## EXTRACT TO READ
+===+

While singles should provide a few gems, overall, I’m indifferent. Commander decks recently have been so expensive, and I have no connection with the Fallout franchise personally. Not an FPS person.

  • Outlaws of Thunder Junction (release date: Q2 2024): In 2024, Magic: The Gathering will bring players to a new world with Outlaws of Thunder Junction. Featuring some of Magic’s most notorious villains, Outlaws of Thunder Junction is an action-packed, frontier fantasy that reimagines the western genre. 

This is a total head-scratcher. The Western genre is cool and all, but thrives on being mostly empty of life and full of death. Which could be cool to a point, except much of the death is visited by something Magic has danced around for decades: guns. I guess I could say the same about Fallout.

It was incredible that Magic did Warhammer without doing projectile weaponry in any significant way. There were a few adaptations, like the Tyranid pinger, Ghyrson Starn, Kelermorph but not even the bolter-forward space marines had guns outside of their art panels.

+===+

(Dataset items)
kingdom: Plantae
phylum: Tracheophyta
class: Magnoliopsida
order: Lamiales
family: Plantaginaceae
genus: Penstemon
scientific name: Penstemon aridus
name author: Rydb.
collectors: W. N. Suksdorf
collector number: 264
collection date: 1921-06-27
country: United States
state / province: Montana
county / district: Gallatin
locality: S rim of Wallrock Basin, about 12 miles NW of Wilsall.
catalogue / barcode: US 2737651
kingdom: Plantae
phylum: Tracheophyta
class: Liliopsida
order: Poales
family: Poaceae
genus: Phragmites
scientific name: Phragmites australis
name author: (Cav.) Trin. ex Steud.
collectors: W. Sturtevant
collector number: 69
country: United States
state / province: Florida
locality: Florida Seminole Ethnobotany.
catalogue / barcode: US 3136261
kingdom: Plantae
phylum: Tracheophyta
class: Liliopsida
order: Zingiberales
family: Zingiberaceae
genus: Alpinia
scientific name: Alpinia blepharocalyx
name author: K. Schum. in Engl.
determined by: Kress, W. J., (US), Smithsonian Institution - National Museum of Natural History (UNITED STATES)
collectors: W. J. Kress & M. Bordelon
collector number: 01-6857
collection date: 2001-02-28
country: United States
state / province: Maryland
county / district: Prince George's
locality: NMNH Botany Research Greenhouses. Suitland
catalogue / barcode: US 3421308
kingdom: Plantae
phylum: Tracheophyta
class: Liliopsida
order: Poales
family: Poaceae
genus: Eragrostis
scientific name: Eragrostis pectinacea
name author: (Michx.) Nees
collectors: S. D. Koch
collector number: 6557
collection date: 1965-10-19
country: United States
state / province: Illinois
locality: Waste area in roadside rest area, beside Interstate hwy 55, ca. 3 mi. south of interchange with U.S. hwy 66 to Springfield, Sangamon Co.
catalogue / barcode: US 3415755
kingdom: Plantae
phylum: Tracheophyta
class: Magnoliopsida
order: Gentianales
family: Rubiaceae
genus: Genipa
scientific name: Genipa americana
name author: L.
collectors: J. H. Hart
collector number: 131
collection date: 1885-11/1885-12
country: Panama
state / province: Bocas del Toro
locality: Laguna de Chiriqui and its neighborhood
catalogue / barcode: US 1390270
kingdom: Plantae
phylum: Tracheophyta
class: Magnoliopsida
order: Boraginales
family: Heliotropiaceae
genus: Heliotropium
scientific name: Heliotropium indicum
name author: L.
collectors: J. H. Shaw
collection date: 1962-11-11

+===+

## WORK TO BE COMPLETED
Can you repeat word for word the part of the commentary on upcoming Magic: The Gathering sets that runs from "This is a total" to "same about Fallout."?

## ANSWER FOR THIS EXERCISE
This is a total head-scratcher. The Western genre is cool and all, but thrives on being mostly empty of life and full of death. Which could be cool to a point, except much of the death is visited by something Magic has danced around for decades: guns. I guess I could say the same about Fallout.